(Parts of the exercise)
• 1. Translate this sentence from the changelog below into German: "Now supports negative constraints, which are phrases that must not appear in the output."
• 2. Continue the release changelog below from the point where it ends.

Translator.max_input_length now reports correct maximum input length for TranslatorInput objects, independent of the internal representation, where an additional EOS gets added.

[1.18.47]

Changed

translate CLI: no longer rely on external, user-given input id for sorting translations. Also allow string ids for sentences.

[1.18.46]

Fixed

Fixed issue with --num-words 0:0 in image captioning and another issue related to loading all features to memory with variable length.

[1.18.45]

Added

Added an 8 layer LSTM model similar (but not exactly identical) to the 'GNMT' architecture to autopilot.

[1.18.44]

Fixed

Fixed an issue with --max-num-epochs causing training to stop before the update/batch that actually completes the epoch was made.

[1.18.43]

Added

<s> now supported as the first token in a multi-word negative constraint (e.g., <s> I think to prevent a sentence from starting with I think)

Fixed

Bugfix in resetting the state of a multiple-word negative constraint

[1.18.42]

Changed

Simplified gluon blocks for length calculation

[1.18.41]

Changed

Require numpy 1.14 or later to avoid MKL conflicts between numpy as mxnet-mkl.

[1.18.40]

Fixed

Fixed bad check for existence of negative constraints.
Resolved conflict for phrases that are both positive and negative constraints.
Fixed softmax temperature at inference time.

[1.18.39]

Added

Image Captioning now supports constrained decoding.
Image Captioning: zero padding of features now allows input features of different shape for each image.

[1.18.38]

Fixed

Fixed issue with the incorrect order of translations when empty inputs are present and translating in chunks.

[1.18.37]

Fixed

Determining the max output length for each sentence in a batch by the bucket length rather than the actual in order to match the behavior of a single sentence translation.

[1.18.36]

Changed

Updated to MXNet 1.2.1

[1.18.35]

Added

ROUGE scores are now available in sockeye-evaluate.
Enabled CHRF as an early-stopping metric.

[1.18.34]

Added

Added support for --beam-search-stop first for decoding jobs with --batch-size > 1.

[1.18.33]

Added

Now supports negative constraints, which are phrases that must not appear in the output.
- Global constraints can be listed in a (pre-processed) file, one per line: --avoid-list FILE
- Per-sentence constraints are passed using the avoid keyword in the JSON object, with a list of strings as its field value.

[1.18.32]

Added

Added option to pad vocabulary to a multiple of x: e.g. --pad-vocab-to-multiple-of 16.

[1.18.31]

Added

Pre-training the RNN decoder. Usage:
1. Train with flag --decoder-only.
2. Feed identical source/target training data.

[1.18.30]

Fixed

Preserving max output length for each sentence to allow having identical translations for both with and without batching.

[1.18.29]

Changed

No longer restrict the vocabulary to 50,000 words by default, but rather create the vocabulary from all words which occur at least --word-min-count times. Specifying --num-words explicitly will still lead to a restricted vocabulary.

[1.18.28]

Changed

Temporarily fixing the pyyaml version to 3.12 as version 4.1 introduced some backwards incompatible changes.

(Dataset entries)
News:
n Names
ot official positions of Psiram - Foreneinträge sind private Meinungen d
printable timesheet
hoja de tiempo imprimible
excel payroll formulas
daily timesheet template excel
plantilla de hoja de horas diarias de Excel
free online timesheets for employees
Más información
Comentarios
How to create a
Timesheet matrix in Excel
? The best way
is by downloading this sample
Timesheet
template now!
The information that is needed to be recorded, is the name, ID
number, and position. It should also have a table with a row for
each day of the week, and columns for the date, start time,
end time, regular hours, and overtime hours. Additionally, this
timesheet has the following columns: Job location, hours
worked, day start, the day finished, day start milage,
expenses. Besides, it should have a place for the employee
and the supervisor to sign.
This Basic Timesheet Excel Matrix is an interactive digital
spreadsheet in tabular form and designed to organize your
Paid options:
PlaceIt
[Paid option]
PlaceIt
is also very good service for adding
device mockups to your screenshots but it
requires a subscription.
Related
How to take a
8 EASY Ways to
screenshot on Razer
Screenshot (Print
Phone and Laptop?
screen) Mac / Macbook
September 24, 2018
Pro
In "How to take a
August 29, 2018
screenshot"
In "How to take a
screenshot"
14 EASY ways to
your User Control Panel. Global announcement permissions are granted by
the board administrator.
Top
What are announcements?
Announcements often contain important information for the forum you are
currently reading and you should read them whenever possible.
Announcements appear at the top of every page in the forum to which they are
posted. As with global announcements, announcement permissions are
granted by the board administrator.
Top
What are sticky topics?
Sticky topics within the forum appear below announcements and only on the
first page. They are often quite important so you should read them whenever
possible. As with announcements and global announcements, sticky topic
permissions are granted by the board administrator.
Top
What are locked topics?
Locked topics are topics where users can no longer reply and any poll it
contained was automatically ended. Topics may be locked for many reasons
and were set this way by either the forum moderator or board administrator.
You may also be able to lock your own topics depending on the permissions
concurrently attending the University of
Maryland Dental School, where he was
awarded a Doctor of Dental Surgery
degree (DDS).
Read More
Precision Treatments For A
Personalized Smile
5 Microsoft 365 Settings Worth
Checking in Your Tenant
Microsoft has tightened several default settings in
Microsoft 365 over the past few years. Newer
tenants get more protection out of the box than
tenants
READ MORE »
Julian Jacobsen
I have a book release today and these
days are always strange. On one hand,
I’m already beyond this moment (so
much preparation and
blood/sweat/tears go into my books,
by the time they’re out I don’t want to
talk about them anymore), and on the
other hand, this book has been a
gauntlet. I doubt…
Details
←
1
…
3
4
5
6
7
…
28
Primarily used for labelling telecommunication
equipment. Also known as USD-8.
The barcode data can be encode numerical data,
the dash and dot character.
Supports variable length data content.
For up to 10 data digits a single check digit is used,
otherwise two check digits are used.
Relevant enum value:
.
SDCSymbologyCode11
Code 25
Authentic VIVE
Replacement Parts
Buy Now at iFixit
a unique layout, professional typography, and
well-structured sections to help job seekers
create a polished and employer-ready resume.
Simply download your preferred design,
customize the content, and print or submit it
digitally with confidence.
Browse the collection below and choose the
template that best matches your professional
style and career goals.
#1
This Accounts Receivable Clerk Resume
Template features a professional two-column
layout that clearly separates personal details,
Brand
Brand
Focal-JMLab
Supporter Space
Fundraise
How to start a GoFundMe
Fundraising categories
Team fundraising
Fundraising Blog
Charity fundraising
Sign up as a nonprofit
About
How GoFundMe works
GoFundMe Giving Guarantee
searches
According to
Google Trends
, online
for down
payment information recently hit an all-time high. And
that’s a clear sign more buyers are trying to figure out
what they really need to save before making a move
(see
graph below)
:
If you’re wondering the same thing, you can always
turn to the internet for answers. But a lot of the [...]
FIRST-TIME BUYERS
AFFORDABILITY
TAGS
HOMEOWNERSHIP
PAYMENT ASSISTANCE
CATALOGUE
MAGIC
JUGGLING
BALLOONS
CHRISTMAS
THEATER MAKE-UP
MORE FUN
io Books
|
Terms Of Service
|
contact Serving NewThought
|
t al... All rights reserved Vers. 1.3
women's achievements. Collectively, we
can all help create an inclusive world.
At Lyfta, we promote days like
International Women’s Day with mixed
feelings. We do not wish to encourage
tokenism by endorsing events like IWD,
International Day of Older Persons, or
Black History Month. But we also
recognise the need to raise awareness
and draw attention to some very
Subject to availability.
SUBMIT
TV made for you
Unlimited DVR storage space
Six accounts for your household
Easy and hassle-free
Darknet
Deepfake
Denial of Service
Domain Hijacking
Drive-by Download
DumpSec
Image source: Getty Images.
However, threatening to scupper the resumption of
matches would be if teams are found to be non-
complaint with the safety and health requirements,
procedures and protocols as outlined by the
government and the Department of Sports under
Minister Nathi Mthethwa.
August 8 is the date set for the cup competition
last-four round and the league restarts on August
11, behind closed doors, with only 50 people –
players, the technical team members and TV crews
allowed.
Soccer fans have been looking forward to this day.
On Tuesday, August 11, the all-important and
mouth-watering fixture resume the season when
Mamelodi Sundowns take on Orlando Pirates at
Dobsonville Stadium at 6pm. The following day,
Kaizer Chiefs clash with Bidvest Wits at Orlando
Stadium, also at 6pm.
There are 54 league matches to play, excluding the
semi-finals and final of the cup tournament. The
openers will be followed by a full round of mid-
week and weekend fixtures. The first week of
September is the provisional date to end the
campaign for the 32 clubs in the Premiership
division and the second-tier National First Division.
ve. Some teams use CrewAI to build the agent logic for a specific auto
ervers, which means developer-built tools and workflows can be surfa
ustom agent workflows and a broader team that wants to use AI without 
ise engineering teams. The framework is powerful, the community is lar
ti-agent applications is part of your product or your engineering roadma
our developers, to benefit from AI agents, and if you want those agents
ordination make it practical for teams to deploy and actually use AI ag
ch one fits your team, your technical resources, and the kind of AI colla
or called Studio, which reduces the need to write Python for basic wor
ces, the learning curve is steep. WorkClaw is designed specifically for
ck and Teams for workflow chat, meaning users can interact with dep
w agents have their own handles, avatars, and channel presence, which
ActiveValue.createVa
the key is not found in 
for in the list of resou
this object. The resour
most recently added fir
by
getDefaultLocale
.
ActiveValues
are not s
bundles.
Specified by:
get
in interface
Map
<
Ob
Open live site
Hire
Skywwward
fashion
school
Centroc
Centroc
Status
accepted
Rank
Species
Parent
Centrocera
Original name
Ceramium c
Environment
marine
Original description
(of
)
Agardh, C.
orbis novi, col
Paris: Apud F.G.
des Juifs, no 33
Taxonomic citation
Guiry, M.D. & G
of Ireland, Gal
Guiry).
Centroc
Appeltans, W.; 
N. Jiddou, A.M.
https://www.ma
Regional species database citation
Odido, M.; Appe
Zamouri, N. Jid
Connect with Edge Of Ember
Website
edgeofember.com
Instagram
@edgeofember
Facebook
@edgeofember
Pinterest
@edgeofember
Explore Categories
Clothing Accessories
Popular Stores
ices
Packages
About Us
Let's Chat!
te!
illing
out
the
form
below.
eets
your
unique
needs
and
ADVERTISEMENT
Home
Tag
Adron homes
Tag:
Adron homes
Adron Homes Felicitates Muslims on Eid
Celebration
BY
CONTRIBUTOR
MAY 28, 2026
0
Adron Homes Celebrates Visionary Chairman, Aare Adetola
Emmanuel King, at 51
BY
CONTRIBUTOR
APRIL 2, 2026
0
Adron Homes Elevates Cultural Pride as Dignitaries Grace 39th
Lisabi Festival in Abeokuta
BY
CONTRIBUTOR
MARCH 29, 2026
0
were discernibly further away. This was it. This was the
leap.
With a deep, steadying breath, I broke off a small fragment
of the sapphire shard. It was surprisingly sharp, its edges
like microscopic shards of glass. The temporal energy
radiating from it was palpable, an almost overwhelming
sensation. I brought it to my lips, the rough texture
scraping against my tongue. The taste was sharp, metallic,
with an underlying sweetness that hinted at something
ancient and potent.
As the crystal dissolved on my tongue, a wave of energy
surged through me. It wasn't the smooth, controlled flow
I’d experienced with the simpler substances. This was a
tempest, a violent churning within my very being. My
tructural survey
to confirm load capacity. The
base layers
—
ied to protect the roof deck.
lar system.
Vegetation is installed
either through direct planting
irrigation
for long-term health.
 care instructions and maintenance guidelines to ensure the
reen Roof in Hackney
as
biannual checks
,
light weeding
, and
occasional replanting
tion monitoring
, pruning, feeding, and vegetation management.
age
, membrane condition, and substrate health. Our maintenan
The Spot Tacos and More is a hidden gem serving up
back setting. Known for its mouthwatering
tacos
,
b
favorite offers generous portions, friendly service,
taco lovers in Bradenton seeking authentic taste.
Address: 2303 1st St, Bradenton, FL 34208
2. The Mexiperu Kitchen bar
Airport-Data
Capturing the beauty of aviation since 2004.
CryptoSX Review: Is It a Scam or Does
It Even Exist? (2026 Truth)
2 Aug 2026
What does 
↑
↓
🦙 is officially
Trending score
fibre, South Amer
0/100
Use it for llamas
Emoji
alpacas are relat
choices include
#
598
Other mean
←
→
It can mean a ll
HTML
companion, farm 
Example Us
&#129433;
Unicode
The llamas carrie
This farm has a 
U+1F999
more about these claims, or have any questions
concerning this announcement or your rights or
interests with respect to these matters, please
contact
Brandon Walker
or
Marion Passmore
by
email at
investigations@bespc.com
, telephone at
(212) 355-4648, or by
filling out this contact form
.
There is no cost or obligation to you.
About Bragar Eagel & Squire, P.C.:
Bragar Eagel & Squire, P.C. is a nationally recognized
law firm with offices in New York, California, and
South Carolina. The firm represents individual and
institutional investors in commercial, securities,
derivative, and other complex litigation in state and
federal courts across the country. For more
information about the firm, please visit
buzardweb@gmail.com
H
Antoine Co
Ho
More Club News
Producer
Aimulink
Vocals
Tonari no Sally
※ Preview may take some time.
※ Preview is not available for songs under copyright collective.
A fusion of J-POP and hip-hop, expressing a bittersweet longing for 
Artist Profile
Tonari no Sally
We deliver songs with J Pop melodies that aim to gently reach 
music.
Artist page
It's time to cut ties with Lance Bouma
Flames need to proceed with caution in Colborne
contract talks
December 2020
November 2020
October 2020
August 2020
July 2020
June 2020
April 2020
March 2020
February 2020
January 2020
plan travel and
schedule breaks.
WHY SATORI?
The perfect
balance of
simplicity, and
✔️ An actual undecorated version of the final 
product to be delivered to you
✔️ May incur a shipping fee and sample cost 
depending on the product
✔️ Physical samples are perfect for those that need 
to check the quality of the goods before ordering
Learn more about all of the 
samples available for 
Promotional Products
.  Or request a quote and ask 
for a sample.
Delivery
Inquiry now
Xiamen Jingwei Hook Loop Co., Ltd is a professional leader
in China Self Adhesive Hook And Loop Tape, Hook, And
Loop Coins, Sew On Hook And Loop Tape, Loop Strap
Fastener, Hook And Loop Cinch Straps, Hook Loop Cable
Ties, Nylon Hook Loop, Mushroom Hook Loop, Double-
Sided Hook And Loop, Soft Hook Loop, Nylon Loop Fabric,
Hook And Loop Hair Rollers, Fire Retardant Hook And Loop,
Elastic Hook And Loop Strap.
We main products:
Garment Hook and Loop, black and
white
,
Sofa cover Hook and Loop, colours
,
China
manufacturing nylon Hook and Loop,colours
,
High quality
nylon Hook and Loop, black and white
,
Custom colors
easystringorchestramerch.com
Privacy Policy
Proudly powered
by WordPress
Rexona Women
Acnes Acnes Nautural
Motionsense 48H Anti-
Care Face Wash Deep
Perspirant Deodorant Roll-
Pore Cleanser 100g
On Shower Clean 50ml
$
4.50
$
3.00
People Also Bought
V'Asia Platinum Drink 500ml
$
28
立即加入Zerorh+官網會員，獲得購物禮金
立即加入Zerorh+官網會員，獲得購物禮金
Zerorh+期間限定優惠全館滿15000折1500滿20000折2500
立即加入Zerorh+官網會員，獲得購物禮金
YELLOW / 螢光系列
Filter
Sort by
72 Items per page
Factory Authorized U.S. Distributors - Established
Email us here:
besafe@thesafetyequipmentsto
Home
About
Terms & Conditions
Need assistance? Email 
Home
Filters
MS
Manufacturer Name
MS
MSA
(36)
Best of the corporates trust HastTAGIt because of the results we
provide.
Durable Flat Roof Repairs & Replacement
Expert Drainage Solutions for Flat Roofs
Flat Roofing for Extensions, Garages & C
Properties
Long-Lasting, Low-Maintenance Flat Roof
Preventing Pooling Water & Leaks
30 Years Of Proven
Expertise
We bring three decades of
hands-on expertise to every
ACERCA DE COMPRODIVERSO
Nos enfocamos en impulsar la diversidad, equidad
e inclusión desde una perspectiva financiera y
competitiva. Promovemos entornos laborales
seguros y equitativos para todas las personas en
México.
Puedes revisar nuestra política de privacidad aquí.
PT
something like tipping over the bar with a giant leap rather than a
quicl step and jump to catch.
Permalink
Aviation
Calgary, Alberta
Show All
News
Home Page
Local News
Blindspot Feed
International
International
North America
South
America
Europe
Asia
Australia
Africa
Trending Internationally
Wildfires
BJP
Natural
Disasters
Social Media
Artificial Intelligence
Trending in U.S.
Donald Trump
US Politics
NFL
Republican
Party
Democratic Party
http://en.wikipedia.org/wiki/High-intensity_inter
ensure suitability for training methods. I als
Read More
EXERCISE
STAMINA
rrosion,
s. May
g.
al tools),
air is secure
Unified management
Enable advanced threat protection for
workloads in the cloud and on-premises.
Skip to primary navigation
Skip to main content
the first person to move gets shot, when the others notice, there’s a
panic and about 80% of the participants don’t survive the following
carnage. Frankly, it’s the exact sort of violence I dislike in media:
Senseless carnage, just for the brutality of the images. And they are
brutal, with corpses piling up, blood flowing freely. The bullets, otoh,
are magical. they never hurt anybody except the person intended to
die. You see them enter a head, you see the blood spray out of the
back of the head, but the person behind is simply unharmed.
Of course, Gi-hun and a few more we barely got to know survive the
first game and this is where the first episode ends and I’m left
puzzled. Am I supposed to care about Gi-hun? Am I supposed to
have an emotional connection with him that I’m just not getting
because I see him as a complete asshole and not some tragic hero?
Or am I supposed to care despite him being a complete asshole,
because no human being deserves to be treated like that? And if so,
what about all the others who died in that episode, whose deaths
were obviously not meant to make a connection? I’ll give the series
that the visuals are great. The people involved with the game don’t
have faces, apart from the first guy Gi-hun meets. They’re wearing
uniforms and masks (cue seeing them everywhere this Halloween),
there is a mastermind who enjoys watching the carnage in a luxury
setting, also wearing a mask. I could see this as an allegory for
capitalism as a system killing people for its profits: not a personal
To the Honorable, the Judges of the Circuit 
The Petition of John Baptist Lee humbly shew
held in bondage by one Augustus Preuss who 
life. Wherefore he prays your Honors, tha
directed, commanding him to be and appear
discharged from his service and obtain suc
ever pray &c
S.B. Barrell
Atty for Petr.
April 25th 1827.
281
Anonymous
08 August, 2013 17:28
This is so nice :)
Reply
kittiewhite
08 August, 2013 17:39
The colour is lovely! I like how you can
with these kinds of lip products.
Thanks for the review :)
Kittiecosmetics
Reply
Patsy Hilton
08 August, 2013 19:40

(Expected responses)
• 1. Unterstützt jetzt negative Einschränkungen, also Phrasen, die in der Ausgabe nicht vorkommen dürfen.

• 2.
[1.18.27]

Fixed

Fix silent failing of NDArray splits during inference by using a version that always returns a list. This was causing incorrect behavior when using lexicon restriction and batch inference with a single source factor.

[1.18.26]

Added

ROUGE score evaluation. It can be used as the stopping criterion for tasks such as summarization.

[1.18.25]

Changed

Update requirements to use MKL versions of MXNet for fast CPU operation.

[1.18.24]

Added

Dockerfiles and convenience scripts for running fast_align to generate lexical tables. These tables can be used to create top-K lexicons for faster decoding via vocabulary selection (documentation).

Changed

Updated default top-K lexicon size from 20 to 200.

[1.18.23]

Fixed

Correctly create the convolutional embedding layers when the encoder is set to transformer-with-conv-embed. Previously no convolutional layers were added so that a standard Transformer model was trained instead.

[1.18.22]

Fixed

Make sure the default bucket is large enough with word based batching when the source is longer than the target (Previously there was an edge case where the memory usage was sub-optimal with word based batching and longer source than target sentences).

[1.18.21]

Fixed

Constrained decoding was missing a crucial cast
Fixed test cases that should have caught this

[1.18.20]

Changed

Transformer parametrization flags (model size, # of attention heads, feed-forward layer size) can now optionally defined separately for encoder & decoder. For example, to use a different transformer model size for the encoder, pass --transformer-model-size 1024:512.

[1.18.19]

Added

LHUC is now supported in transformer models

[1.18.18]

Added

[Experimental] Introducing the image captioning module. Type of models supported: ConvNet encoder - Sockeye NMT decoders. This includes also a feature extraction script, an image-text iterator that loads features, training and inference pipelines and a visualization script that loads images and captions. See this tutorial for its usage. This module is experimental therefore its maintenance is not fully guaranteed.

[1.18.17]

Changed

Updated to MXNet 1.2
Use of the new LayerNormalization operator to save GPU memory.

[1.18.16]

Fixed

Removed summation of gradient arrays when logging gradients. This clogged the memory on the primary GPU device over time when many checkpoints were done. Gradient histograms are now logged to Tensorboard separated by device.

[1.18.15]

Added

Added decoding with target-side lexical constraints (documentation in tutorials/constraints).

[1.18.14]

Added

Introduced Sockeye Autopilot for single-command end-to-end system building. See the Autopilot documentation and run with: sockeye-autopilot. Autopilot is a contrib module with its own tests that are run periodically. It is not included in the comprehensive tests run for every commit.

[1.18.13]

Fixed

Fixed two bugs with training resumption:
1. removed overly strict assertion in the data iterator for model states before the first checkpoint.
2. removed deletion of Tensorboard log directory.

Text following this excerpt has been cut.